There are moments when I realize that the hardest part of separation is not being alone

It’s feeling alone even when he is still there

I’m still at home with my youngest son. He is sick. Slower days. More cuddles. More comfort. Cartoons playing softly in the background while I try to work between tiny interruptions, toys scattered everywhere and constant calls for “mummy”.

Yesterday, at the end of the afternoon, I had to go out with him to sort something out for our building. One of those practical adult things his dad used to deal with. Now it was me. And when we got back home, he didn’t want to go inside. He wanted to walk around with me a little longer. So we went to the playground between our house and his brother’s school.

Since it was almost pickup time, I called his dad, who was collecting our oldest, to ask where they were. On their way. I asked if they wanted to meet us at the park. They did.

And there was a moment there that left a strange heaviness in my chest.
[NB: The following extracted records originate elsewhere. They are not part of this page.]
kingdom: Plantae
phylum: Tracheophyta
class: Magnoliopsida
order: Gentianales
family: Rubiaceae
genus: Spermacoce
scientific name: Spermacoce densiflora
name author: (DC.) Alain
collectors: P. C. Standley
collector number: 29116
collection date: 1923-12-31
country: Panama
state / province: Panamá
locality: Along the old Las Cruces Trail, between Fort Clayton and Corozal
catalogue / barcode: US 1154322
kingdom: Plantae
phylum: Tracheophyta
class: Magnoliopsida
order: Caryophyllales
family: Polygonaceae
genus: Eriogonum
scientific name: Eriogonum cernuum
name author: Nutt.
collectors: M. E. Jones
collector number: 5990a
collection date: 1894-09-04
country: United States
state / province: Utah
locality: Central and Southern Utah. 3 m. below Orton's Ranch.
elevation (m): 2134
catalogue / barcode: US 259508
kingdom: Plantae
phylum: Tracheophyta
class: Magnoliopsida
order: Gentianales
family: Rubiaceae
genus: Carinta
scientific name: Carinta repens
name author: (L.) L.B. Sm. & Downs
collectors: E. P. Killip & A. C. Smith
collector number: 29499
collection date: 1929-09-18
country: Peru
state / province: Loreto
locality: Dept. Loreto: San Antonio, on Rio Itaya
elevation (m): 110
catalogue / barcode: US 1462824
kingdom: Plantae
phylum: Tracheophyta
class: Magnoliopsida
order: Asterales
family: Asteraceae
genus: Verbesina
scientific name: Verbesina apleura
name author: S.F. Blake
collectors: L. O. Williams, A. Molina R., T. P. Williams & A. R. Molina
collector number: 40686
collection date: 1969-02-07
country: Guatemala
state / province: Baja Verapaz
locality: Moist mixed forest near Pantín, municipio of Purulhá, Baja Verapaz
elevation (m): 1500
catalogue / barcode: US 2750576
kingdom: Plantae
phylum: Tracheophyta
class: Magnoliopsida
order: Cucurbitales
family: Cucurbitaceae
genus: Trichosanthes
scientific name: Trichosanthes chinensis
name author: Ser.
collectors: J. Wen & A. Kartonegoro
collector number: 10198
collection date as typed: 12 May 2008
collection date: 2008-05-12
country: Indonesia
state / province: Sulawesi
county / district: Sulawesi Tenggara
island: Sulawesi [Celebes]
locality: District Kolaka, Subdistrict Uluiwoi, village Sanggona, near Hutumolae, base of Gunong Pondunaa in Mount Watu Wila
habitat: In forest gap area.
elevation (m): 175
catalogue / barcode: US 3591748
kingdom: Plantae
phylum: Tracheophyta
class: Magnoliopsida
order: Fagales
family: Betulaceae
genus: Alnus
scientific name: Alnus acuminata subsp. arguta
As soon as my oldest arrived, he ran straight to me. He wanted me to hold him. At the same time, my youngest, who had gone over to his dad, immediately came back to me too. And suddenly I had both of them clinging to my legs. Both crying. Both pulling at me. Both pushing each other because they each wanted to be the one in mummy’s arms.

And I stood there. In the middle of both of them. Alone.

I think that was what hurt the most.

Because before the separation, I never felt alone in moments like this. Tired sometimes, of course. Overwhelmed too. But not alone.

Before, there was someone beside me. Someone who would pick one of them up without needing to be asked. Someone who noticed the chaos before it exploded. Someone who helped. Someone who felt like part of the team. Someone who could look at me and immediately see that I needed help.

Yesterday, that didn’t happen.

Yesterday, he sat further away.

And maybe anyone watching from the outside wouldn’t even think it looked strange. After all, he was there. Physically present. But emotionally he felt so far removed from all that chaos. As if those two little boys desperately crying for comfort were only my responsibility. As if motherhood was still technically shared… but the emotional weight of it no longer was.

And maybe that is one of the loneliest parts of co-parenting after separation.

It’s not just the physical absence on the days we are alone with the children. It’s the emotional absence even when the other parent is still standing beside us.

It’s realizing that we still carry the crying, the guilt, the emotional conflicts, the children’s emotional needs… almost always alone. Even when, technically, we are still supposed to be “a parenting team”.

On the walk home, it was the same. My oldest wanted to be carried too. My youngest, sick and exhausted, would only calm down in my arms. Both crying. Both pulling at me. And I felt literally torn in half.

I asked for help. But there are requests that hurt precisely because they should never have to be asked.

At one point he tried to take the youngest so I could carry his brother. It didn’t work. The baby only wanted his mum. And I realized that, in that moment, he needed me more. I explained that to my oldest. I told him that when he had chickenpox, I had stayed by his side the whole time too. That now it was his little brother who needed more cuddles. But that I loved them both exactly the same.

Even so, I felt this huge ache in my chest when I heard him ask his dad to carry him… and be told no. Apparently he is already old enough to walk home by himself.

And then came the part that truly broke me.

We walked past the car.

The car that had been ours for years. The car where we sang children’s songs on repeat until exhaustion. Where there were road trips, conversations, arguments, crumbs on the floor and entire pieces of our lives lived inside it. An early wedding gift. And now it is “dad’s car”.

We had already explained that to him before. And usually he called it that too.

But yesterday he looked at me and asked:

“Mummy… this is our car, isn’t it?”

And immediately I knew he already knew the answer. And that this wasn’t about the car. It was about us. About trying to understand whether there are still things that belong to all of us. About searching for small proof that his family still exists somewhere, even in the middle of separation.

In that moment, I couldn’t tell him no. I just said:

“Yes, love. It’s ours.”

And he smiled. A calm smile. Almost relieved. And he kept walking happily, as if he had just confirmed that there are still intact pieces left of his world.

And maybe that is what children so often do after separation: they search for small things that still make them feel like they all belong to the same story. Even when the adults already know that story has changed forever.